I would love to see production companies embracing gaming content (my personal favourite among the Youtube content). eSports on Youtube, game play commentaries and Let’s Play are quite big business these days and they could be so much more with proper production companies behind them. Companies like Yogscast have come a long way with their production, they got a really good crew going right now, and they are still growing, but many others are still 1-3 man operations and could use a good production crew. Yes, I know they get support from Maker studios/The Game Station etc. but it just doesn’t have the same finesse as traditional production for the most part.)

The slides make me even more excited to see what MTGx has in store for us.

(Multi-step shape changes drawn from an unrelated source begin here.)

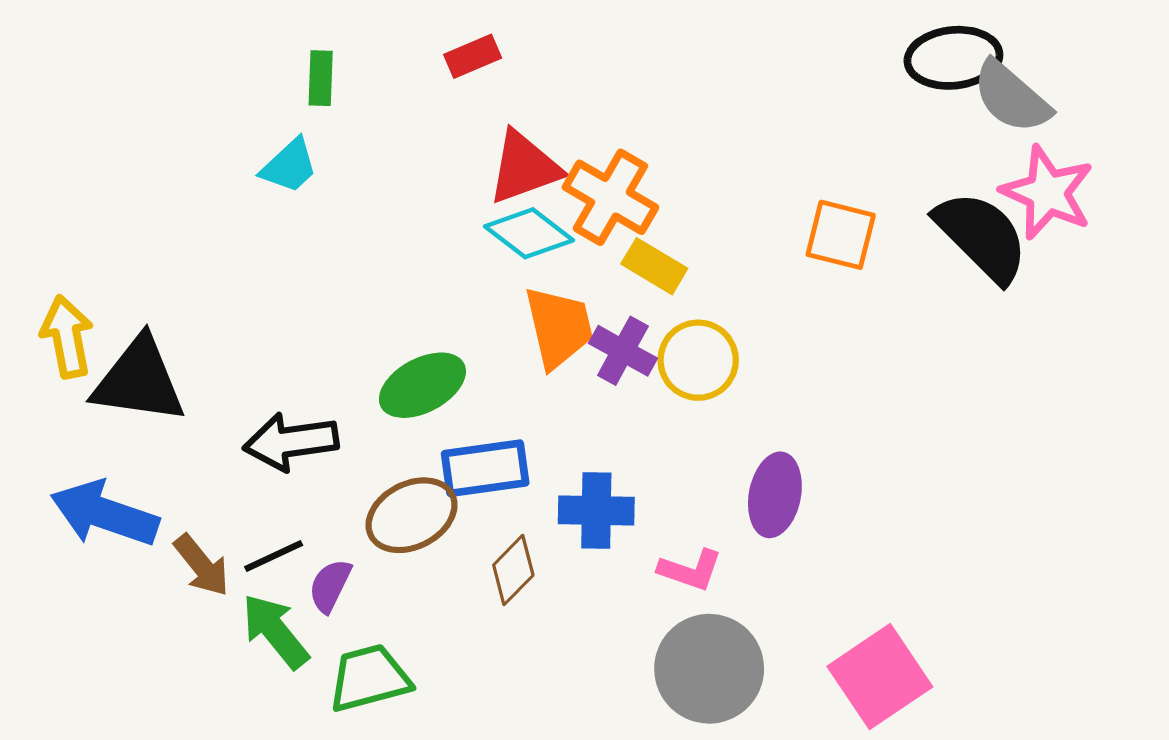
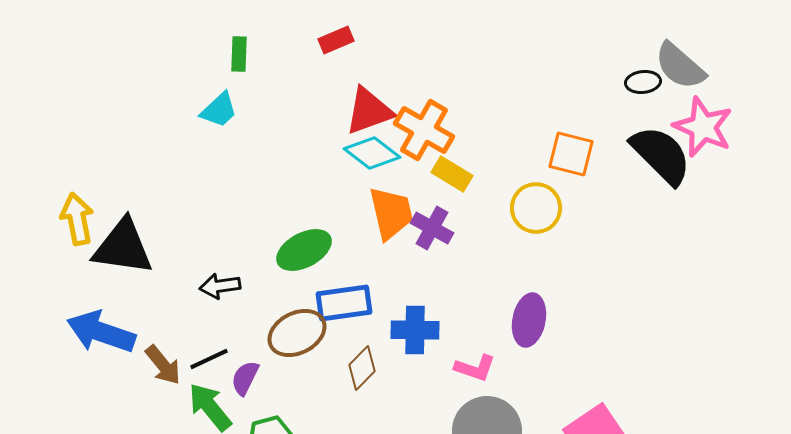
black ellipse: (953, 58) -> (643, 82), moved, size x0.6
yellow circle: (698, 360) -> (536, 208), moved
black arrow: (291, 442) -> (220, 286), size x0.7

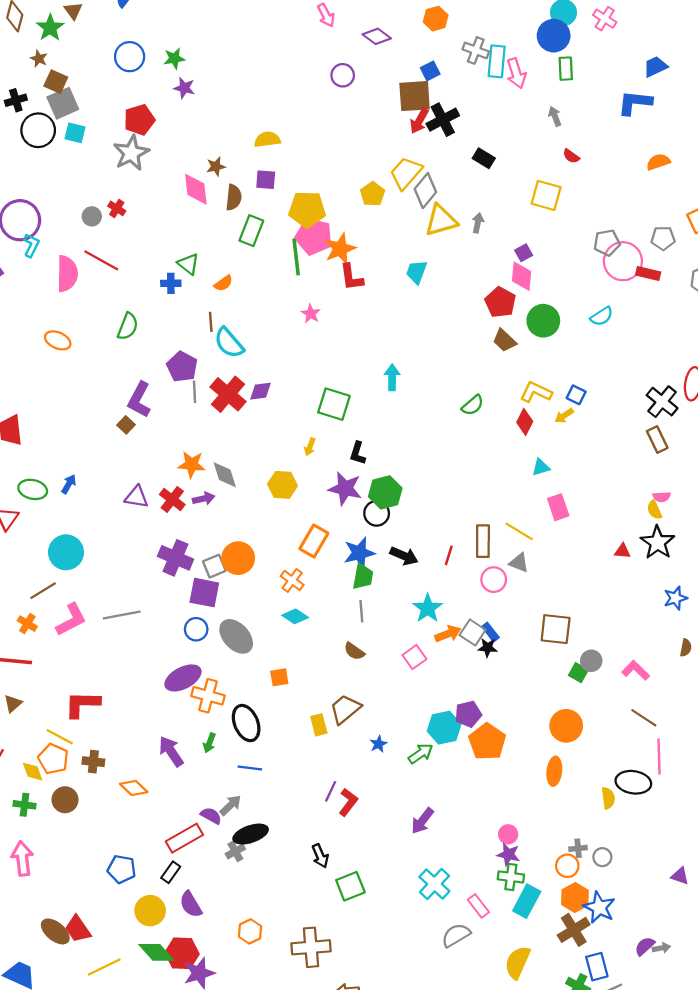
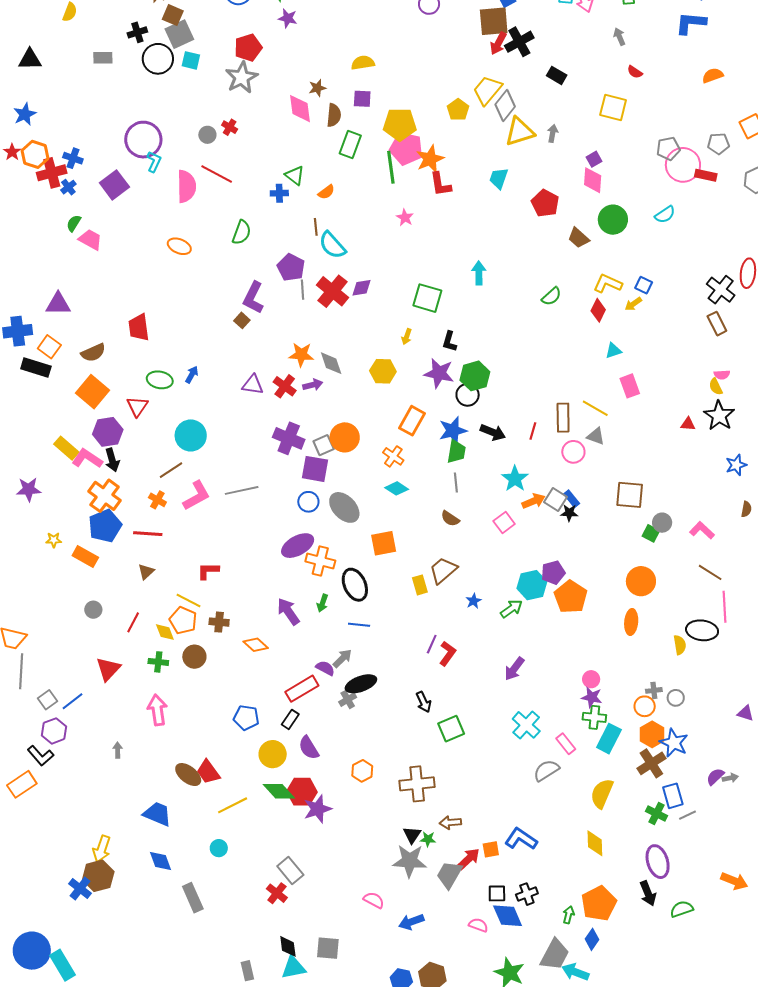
red pentagon: (500, 302) -> (545, 203), moved
orange square: (279, 677) -> (384, 543), size x1.5
red L-shape: (82, 704) -> (208, 571), size x0.7

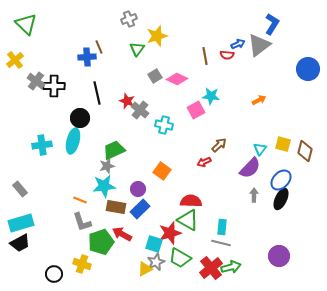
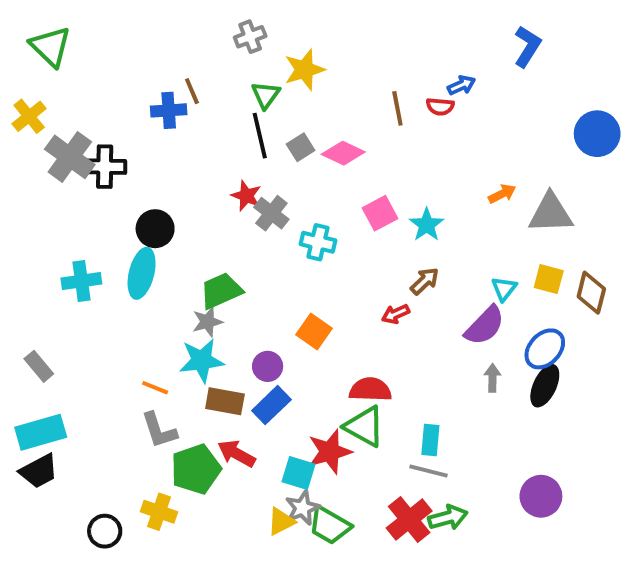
gray triangle: (259, 45) -> (551, 213), moved, turned 35
gray cross: (36, 81) -> (70, 157), size x1.4
black line: (97, 93) -> (260, 136), moved
cyan star: (211, 96) -> (427, 225), moved, turned 30
green trapezoid: (180, 258) -> (330, 525), moved

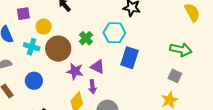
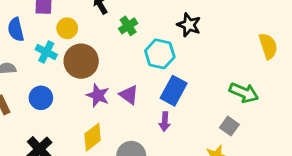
green cross: (86, 38) -> (128, 26), moved
purple arrow: (93, 87) -> (165, 122), moved

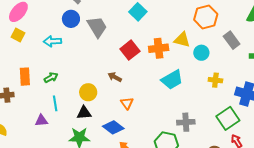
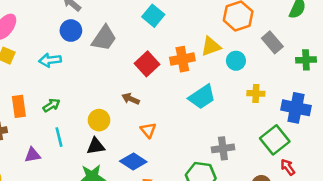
gray trapezoid: (97, 27) -> (104, 38), turned 70
yellow triangle: (182, 40) -> (211, 46), turned -30
purple triangle: (41, 121) -> (33, 155), moved

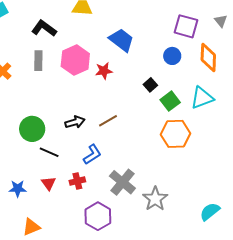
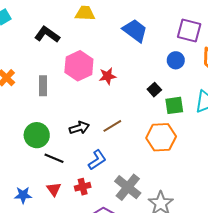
blue trapezoid: (122, 40) -> (135, 31), moved
gray rectangle: (38, 61) -> (43, 86), moved
green square: (170, 101) -> (174, 105), turned 30
orange hexagon: (175, 134) -> (161, 137), moved

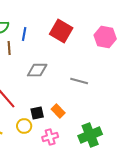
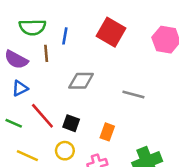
orange rectangle: (58, 111) -> (107, 132), turned 64
black square: (37, 113) -> (71, 123), moved, turned 32

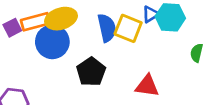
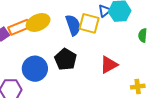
blue circle: (52, 42) -> (35, 69), moved
red triangle: (147, 86) -> (109, 65), turned -30

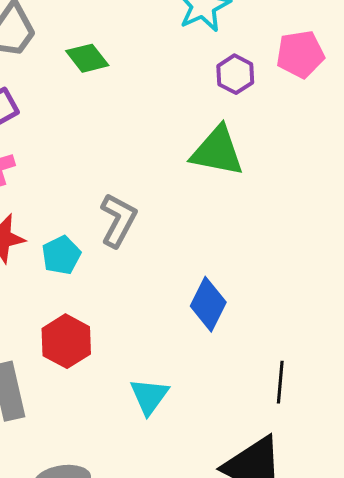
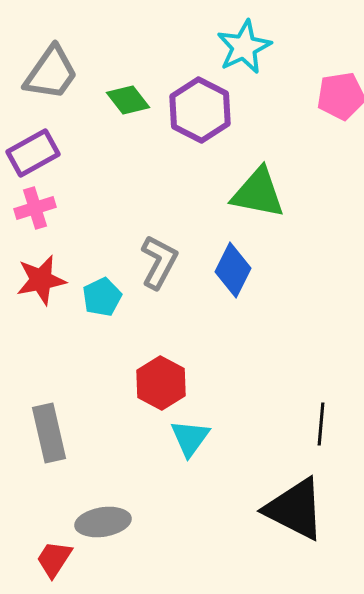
purple hexagon: (235, 74) -> (200, 110), moved, size x1.6
blue diamond: (208, 304) -> (233, 270), moved
red hexagon: (66, 341) -> (161, 383), moved

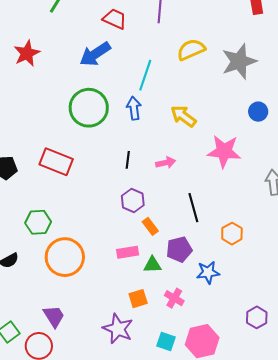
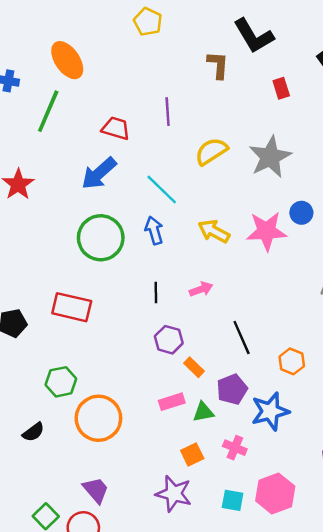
cyan line: (145, 75) -> (162, 189), turned -56
pink star: (224, 151) -> (266, 231), moved
blue star: (208, 272) -> (270, 411), size x1.4

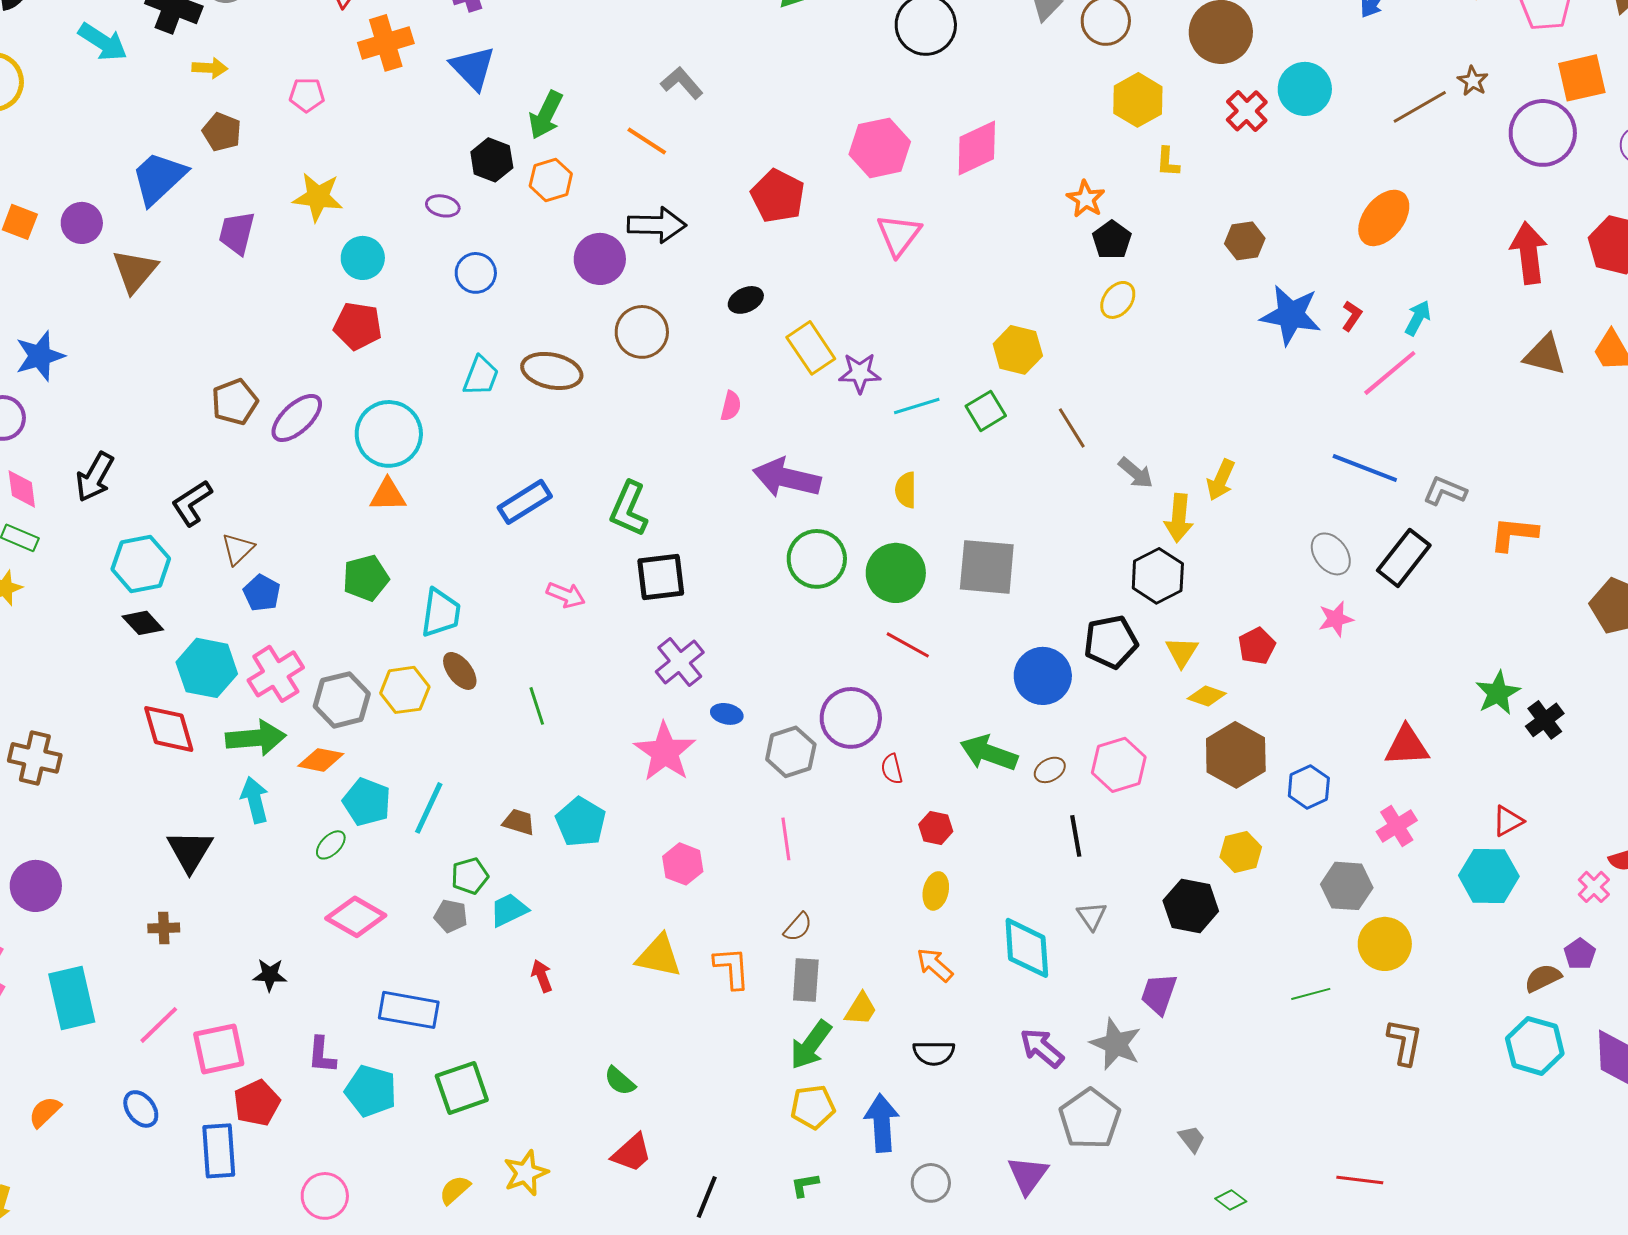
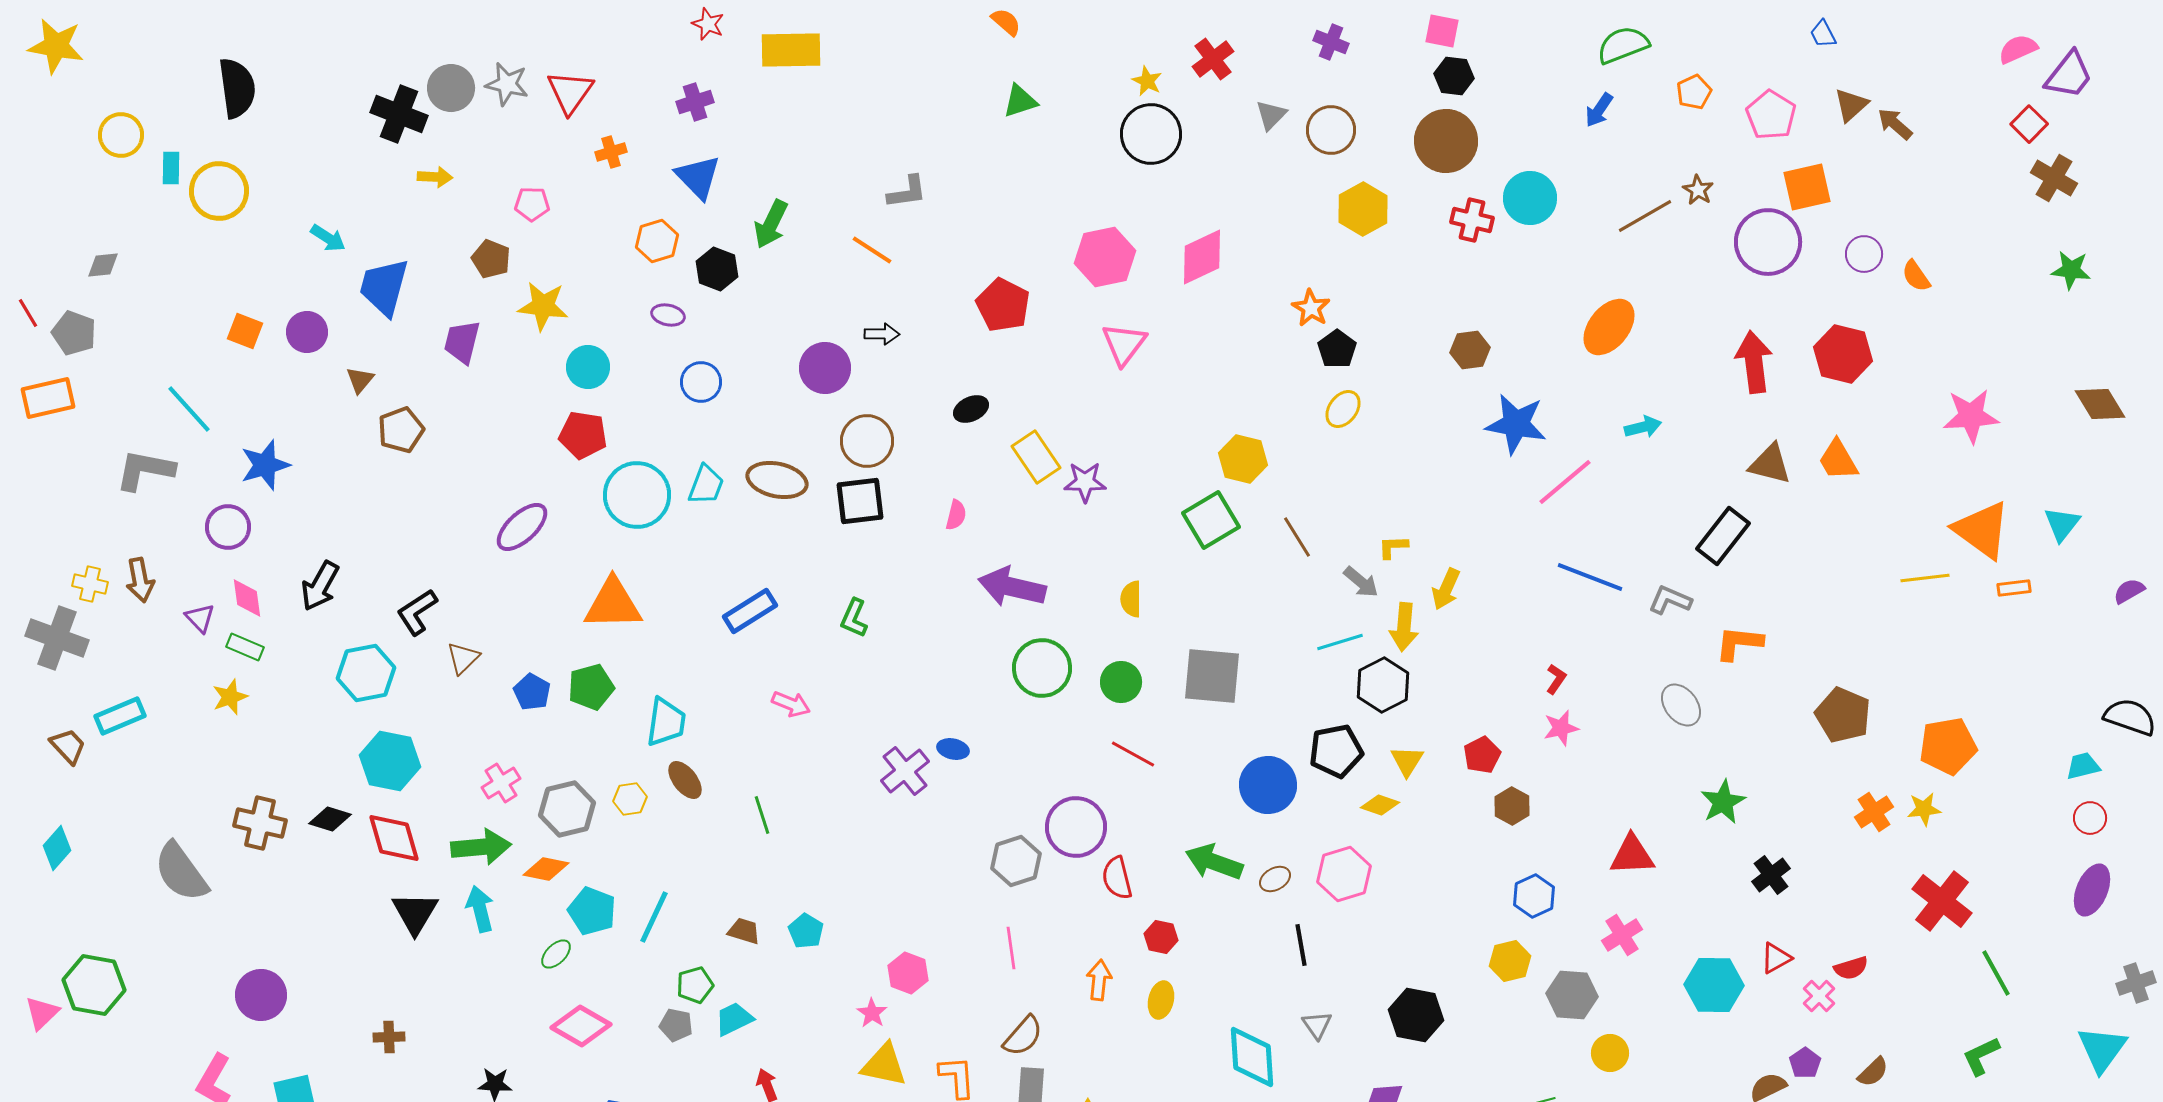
cyan arrow: (103, 42) -> (328, 238), moved, size x0.7
orange cross: (386, 43) -> (611, 152), size x0.6
gray L-shape: (682, 83) -> (907, 192), turned 123
red cross: (1247, 111) -> (1472, 220), turned -33
brown pentagon: (222, 132) -> (491, 259), moved
yellow L-shape: (1168, 162) -> (1393, 547), moved, turned 84
blue trapezoid: (159, 178) -> (384, 287), turned -32
orange hexagon: (551, 180) -> (657, 241), moved
black arrow: (657, 225) -> (882, 334), size x0.6
brown triangle: (135, 271) -> (360, 380), size x0.6
red L-shape: (1352, 316) -> (1556, 679), moved
cyan arrow: (1418, 318) -> (1643, 427), turned 48
pink line: (1390, 373) -> (1565, 482), moved
brown pentagon: (235, 402) -> (401, 430), moved
cyan line: (917, 406) -> (1340, 642), moved
green square: (986, 411) -> (1211, 520), size x1.4
cyan circle: (389, 434) -> (637, 495), moved
orange triangle: (388, 495) -> (613, 604), size x1.6
green L-shape: (629, 509) -> (854, 618), size x0.7
gray ellipse: (1331, 554) -> (1681, 705), moved
black rectangle: (1404, 558) -> (1723, 536), moved
green circle: (896, 573) -> (1121, 682), size x0.7
black square: (661, 577) -> (860, 501), moved
blue pentagon: (262, 593) -> (532, 692), moved
black diamond: (143, 623) -> (330, 819), moved, turned -30
cyan hexagon: (207, 668) -> (390, 761), moved
pink cross: (276, 674) -> (501, 783), size x0.7
yellow hexagon: (405, 690) -> (630, 799), size x0.7
yellow diamond: (1207, 696) -> (1380, 805), moved
blue ellipse: (727, 714) -> (953, 749), moved
black cross: (1545, 720) -> (1771, 875), moved
pink star: (665, 752) -> (872, 1013), moved, size x0.5
brown hexagon: (1236, 755) -> (1512, 806), moved, size x0.6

Will the be successful?  I don’t know. I hope so, it would mean more jobs in Stockholm, which is never a bad thing – except if you want to buy an apartment. MTGx still have a long way before they can revolutionize digital media but god knows it is sorely needed. ‘Old Media’ seems to have trouble to adopting to Youtube-style content. More innovation is never bad in my opinion. I will continue to keep an eye on MTGx and other potentially innovative companies in Sweden.

P.S. I should say, if you found these things interesting, you probably should apply at MTGxJobs.com, they seem like nice people and currently got 25 jobs up for grabs. (And no, I have no relation to MTG(x))

Now back to writing my thesis. Perspectives on ES/ERP implementation success (in the onward and upward phase). Interesting stuff if you like large scale implementations of IT systems and the factors that leads to successful implementations.